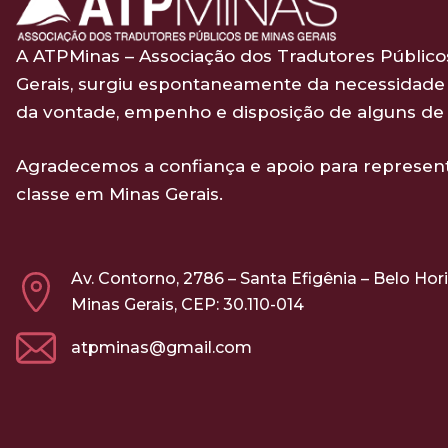
A ATPMinas – Associação dos Tradutores Público
Gerais, surgiu espontaneamente da necessidade 
da vontade, empenho e disposição de alguns de 
Agradecemos a confiança e apoio para represen
classe em Minas Gerais.
Av. Contorno, 2786 – Santa Efigênia – Belo Hor
Minas Gerais, CEP: 30.110-014
atpminas@gmail.com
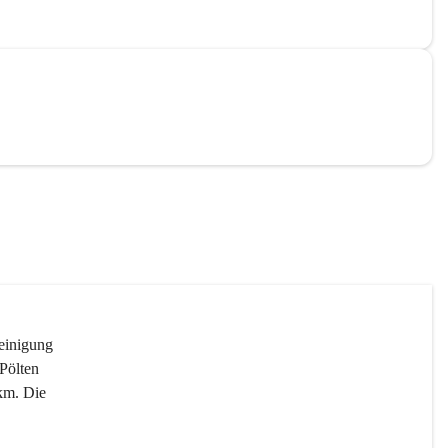
reinigung 
Pölten 
km. Die 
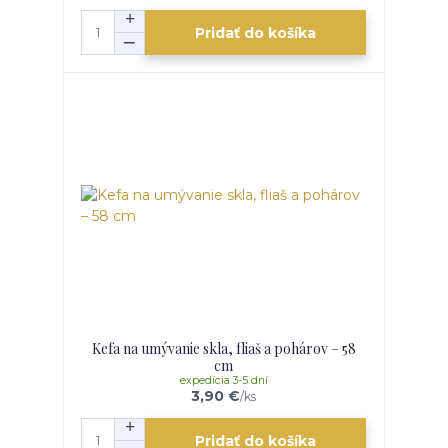
Pridať do košíka
Kefa na umývanie skla, fliaš a pohárov – 58
cm
expedícia 3-5 dní
3,90 €
/
ks
Pridať do košíka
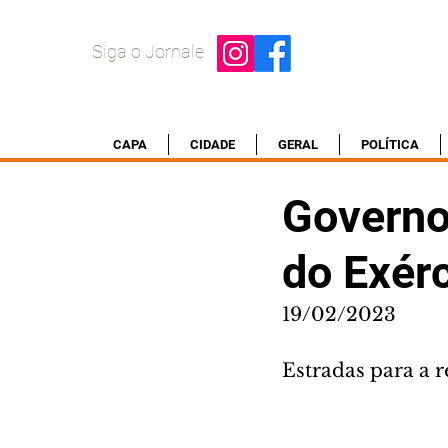
Siga o Jornale
CAPA
CIDADE
GERAL
POLÍTICA
Governo
do Exérc
19/02/2023
Estradas para a 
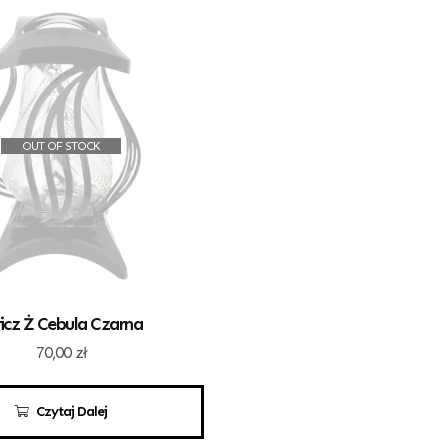
OUT OF STOCK
icz Ż Cebula Czarna
70,00
zł
Czytaj Dalej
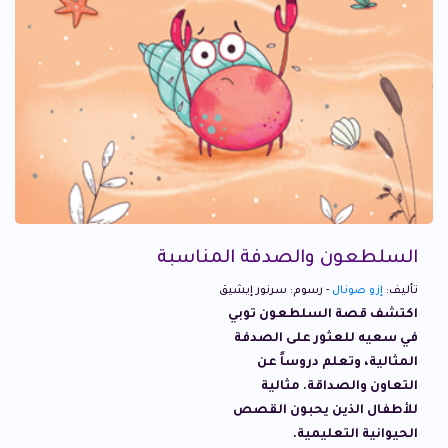
السلطعون والصدفة المناسبة
تأليف:
إزو صونال
- رسوم: سرنور إيشيق
اكتشف قصة السلطعون توبي
في سعيه للعثور على الصدفة
المثالية، وتعلم دروساً عن
التعاون والصداقة. مثالية
للأطفال الذين يحبون القصص
الحيوانية التعليمية.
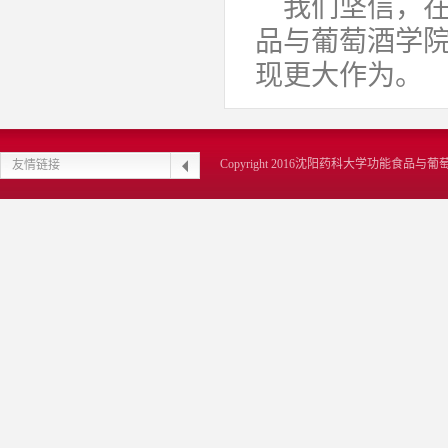
我们坚信，
品与葡萄酒学
现更大作为。
Copyright 2016沈阳药科大学功能食品
友情链接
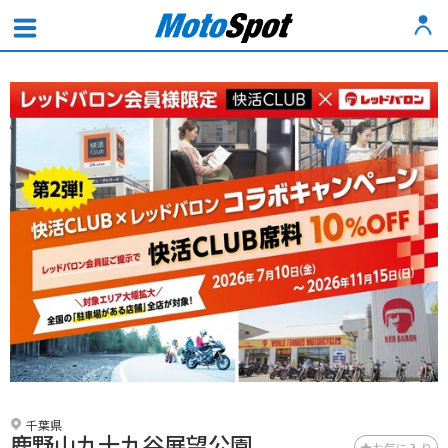
千葉県
鹿野山九十九谷展望公園
お気に入り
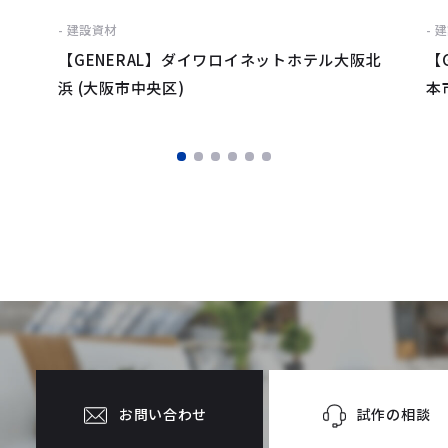
建設資材
建
【GENERAL】ダイワロイネットホテル大阪北
【
浜 (大阪市中央区)
本
試作の相談
お問い合わせ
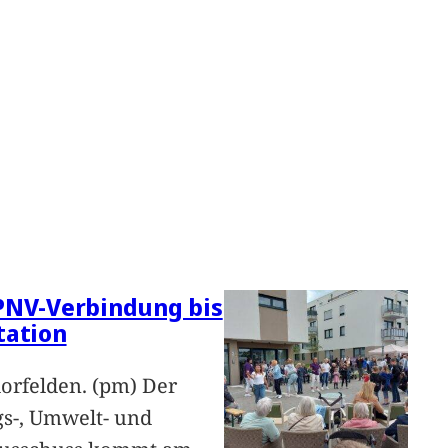
PNV-Verbindung bis
tation
orfelden. (pm) Der
s-, Umwelt- und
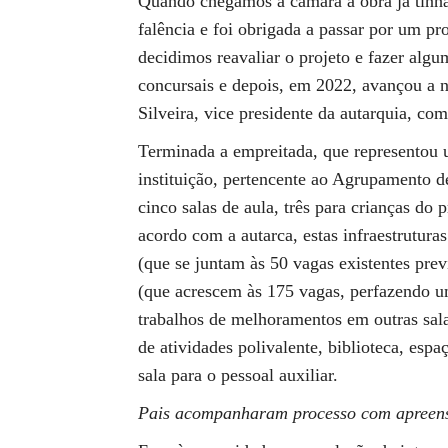
Quando chegámos à câmara a obra já tinha
falência e foi obrigada a passar por um p
decidimos reavaliar o projeto e fazer al
concursais e depois, em 2022, avançou a n
Silveira, vice presidente da autarquia, co
Terminada a empreitada, que representou u
instituição, pertencente ao Agrupamento d
cinco salas de aula, três para crianças do 
acordo com a autarca, estas infraestrutura
(que se juntam às 50 vagas existentes prev
(que acrescem às 175 vagas, perfazendo um
trabalhos de melhoramentos em outras sala
de atividades polivalente, biblioteca, espa
sala para o pessoal auxiliar.
Pais acompanharam processo com apree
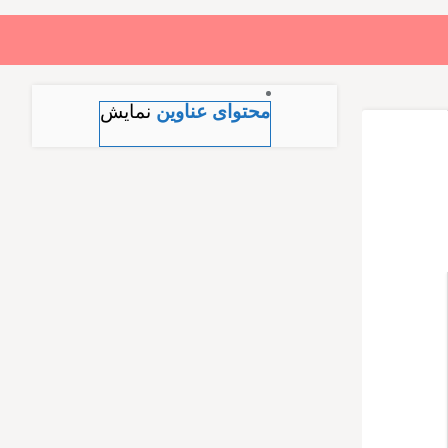
بازگشت
بازگشت
محتوای عناوین
نمایش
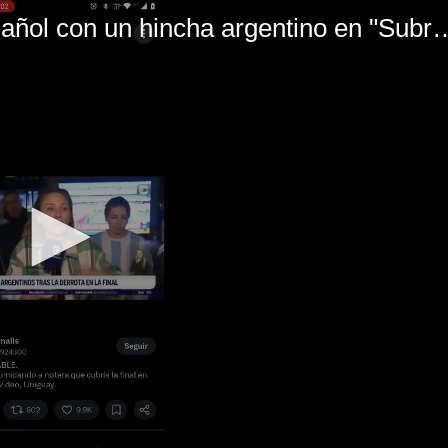
El mal momento de Yanina Gasañol con un hin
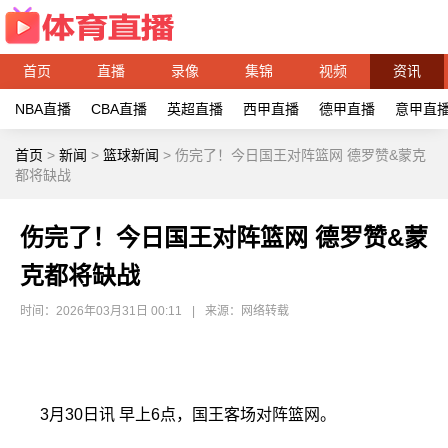
首页
直播
录像
集锦
视频
资讯
NBA直播
CBA直播
英超直播
西甲直播
德甲直播
意甲直
首页
>
新闻
>
篮球新闻
>
伤完了！今日国王对阵篮网 德罗赞&蒙克
都将缺战
伤完了！今日国王对阵篮网 德罗赞&蒙
克都将缺战
时间：2026年03月31日 00:11
|
来源：网络转载
3月30日讯 早上6点，国王客场对阵篮网。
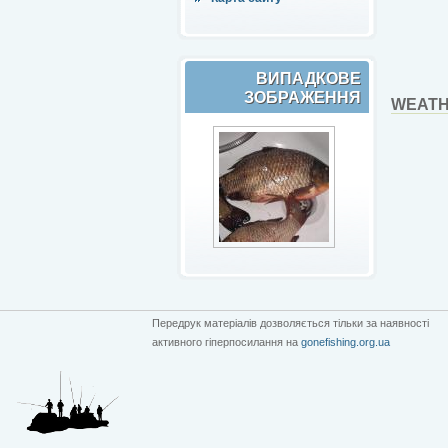
ВИПАДКОВЕ
ЗОБРАЖЕННЯ
WEATH
Передрук матеріалів дозволяється тільки за наявності
активного гіперпосилання на
gonefishing.org.ua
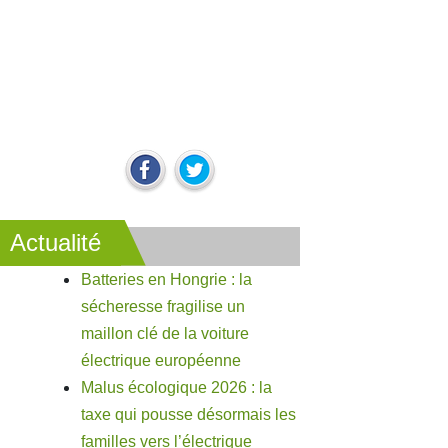
Actualité
Batteries en Hongrie : la
sécheresse fragilise un
maillon clé de la voiture
électrique européenne
Malus écologique 2026 : la
taxe qui pousse désormais les
familles vers l’électrique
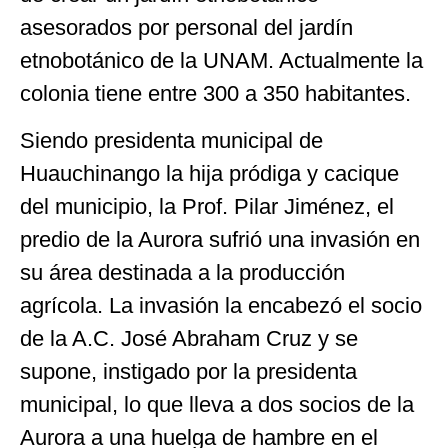
asesorados por personal del jardín
etnobotánico de la UNAM. Actualmente la
colonia tiene entre 300 a 350 habitantes.
Siendo presidenta municipal de
Huauchinango la hija pródiga y cacique
del municipio, la Prof. Pilar Jiménez, el
predio de la Aurora sufrió una invasión en
su área destinada a la producción
agrícola. La invasión la encabezó el socio
de la A.C. José Abraham Cruz y se
supone, instigado por la presidenta
municipal, lo que lleva a dos socios de la
Aurora a una huelga de hambre en el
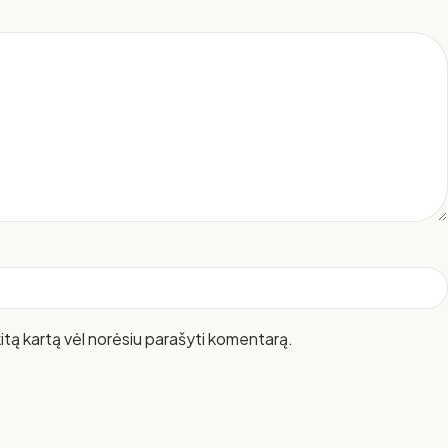
 kitą kartą vėl norėsiu parašyti komentarą.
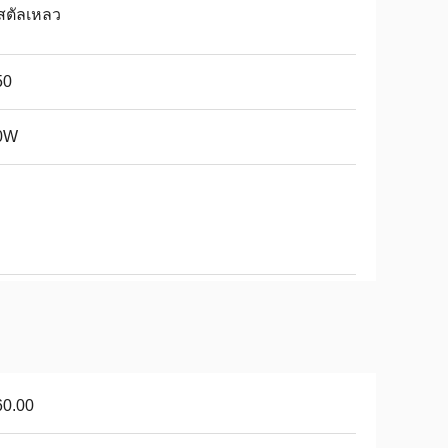
สตัลเหลว
50
0W
60.00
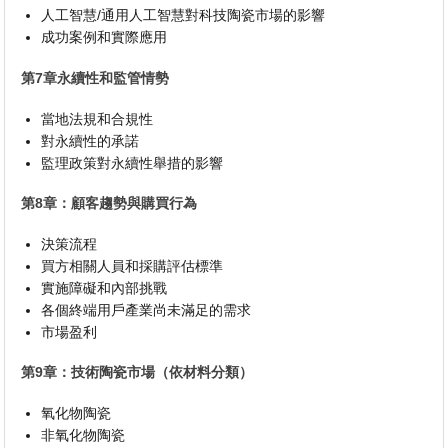
人工智慧/通用人工智慧對科技陶瓷市場的影響
成功案例和實際應用
第7章永續性和監管情勢
當地法規和合規性
對永續性的承諾
監理政策對永續性舉措的影響
第8章：顧客趨勢與購買行為
決策流程
買方相關人員和採購評估標準
實施障礙和內部挑戰
各個終端用戶產業尚未滿足的需求
市場盈利
第9章：技術陶瓷市場（依材料分類）
氧化物陶瓷
非氧化物陶瓷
------------------------------------------------------------------------
Work required => Keep each line of the records exactly as it is while transcribing them, but leave the images behind.

Output for this exercise =>
A ATPMinas – Associação dos Tradutores Público
Gerais, surgiu espontaneamente da necessidade 
da vontade, empenho e disposição de alguns de 
Agradecemos a confiança e apoio para represen
classe em Minas Gerais.
Av. Contorno, 2786 – Santa Efigênia – Belo Hor
Minas Gerais, CEP: 30.110-014
atpminas@gmail.com
reinigung 
Pölten 
km. Die 
Pridať do košíka
Kefa na umývanie skla, fliaš a pohárov – 58
cm
expedícia 3-5 dní
3,90 €
/
ks
Pridať do košíka
Siga o Jornale
CAPA
CIDADE
GERAL
POLÍTICA
Governo
do Exérc
19/02/2023
Estradas para a 
OUT OF STOCK
icz Ż Cebula Czarna
70,00
zł
Czytaj Dalej
السلطعون والصدفة المناسبة
تأليف:
إزو صونال
- رسوم: سرنور إيشيق
اكتشف قصة السلطعون توبي
في سعيه للعثور على الصدفة
المثالية، وتعلم دروساً عن
التعاون والصداقة. مثالية
للأطفال الذين يحبون القصص
الحيوانية التعليمية.
我们坚信，
品与葡萄酒学
现更大作为。
Copyright 2016沈阳药科大学功能食品
友情链接
千葉県
鹿野山九十九谷展望公園
お気に入り
建設資材
建
【GENERAL】ダイワロイネットホテル大阪北
【
浜 (大阪市中央区)
本
試作の相談
お問い合わせ
PNV-Verbindung bis
tation
orfelden. (pm) Der
s-, Umwelt- und
Quando chegámos à câmara a obra já tinha
falência e foi obrigada a passar por um p
decidimos reavaliar o projeto e fazer al
concursais e depois, em 2022, avançou a n
Silveira, vice presidente da autarquia, co
Terminada a empreitada, que representou u
instituição, pertencente ao Agrupamento d
cinco salas de aula, três para crianças do 
acordo com a autarca, estas infraestrutura
(que se juntam às 50 vagas existentes prev
(que acrescem às 175 vagas, perfazendo um
trabalhos de melhoramentos em outras sala
de atividades polivalente, biblioteca, espa
sala para o pessoal auxiliar.
Pais acompanharam processo com apree
بازگشت
بازگشت
محتوای عناوین
نمایش
El mal momento de Yanina Gasañol con un hin
首页
直播
录像
集锦
视频
资讯
NBA直播
CBA直播
英超直播
西甲直播
德甲直播
意甲直
首页
>
新闻
>
篮球新闻
>
伤完了！今日国王对阵篮网 德罗赞&蒙克
都将缺战
伤完了！今日国王对阵篮网 德罗赞&蒙
克都将缺战
时间：2026年03月31日 00:11
|
来源：网络转载
3月30日讯 早上6点，国王客场对阵篮网。
ВИПАДКОВЕ
ЗОБРАЖЕННЯ
WEATH
Передрук матеріалів дозволяється тільки за наявності
активного гіперпосилання на
gonefishing.org.ua
Actualité
Batteries en Hongrie : la
sécheresse fragilise un
maillon clé de la voiture
électrique européenne
Malus écologique 2026 : la
taxe qui pousse désormais les
familles vers l’électrique
asesorados por personal del jardín
etnobotánico de la UNAM. Actualmente la
colonia tiene entre 300 a 350 habitantes.
Siendo presidenta municipal de
Huauchinango la hija pródiga y cacique
del municipio, la Prof. Pilar Jiménez, el
predio de la Aurora sufrió una invasión en
su área destinada a la producción
agrícola. La invasión la encabezó el socio
de la A.C. José Abraham Cruz y se
supone, instigado por la presidenta
municipal, lo que lleva a dos socios de la
Aurora a una huelga de hambre en el
 kitą kartą vėl norėsiu parašyti komentarą.
สตัลเหลว
50
0W
60.00
人工智慧/通用人工智慧對科技陶瓷市場的影響
成功案例和實際應用
第7章永續性和監管情勢
當地法規和合規性
對永續性的承諾
監理政策對永續性舉措的影響
第8章：顧客趨勢與購買行為
決策流程
買方相關人員和採購評估標準
實施障礙和內部挑戰
各個終端用戶產業尚未滿足的需求
市場盈利
第9章：技術陶瓷市場（依材料分類）
氧化物陶瓷
非氧化物陶瓷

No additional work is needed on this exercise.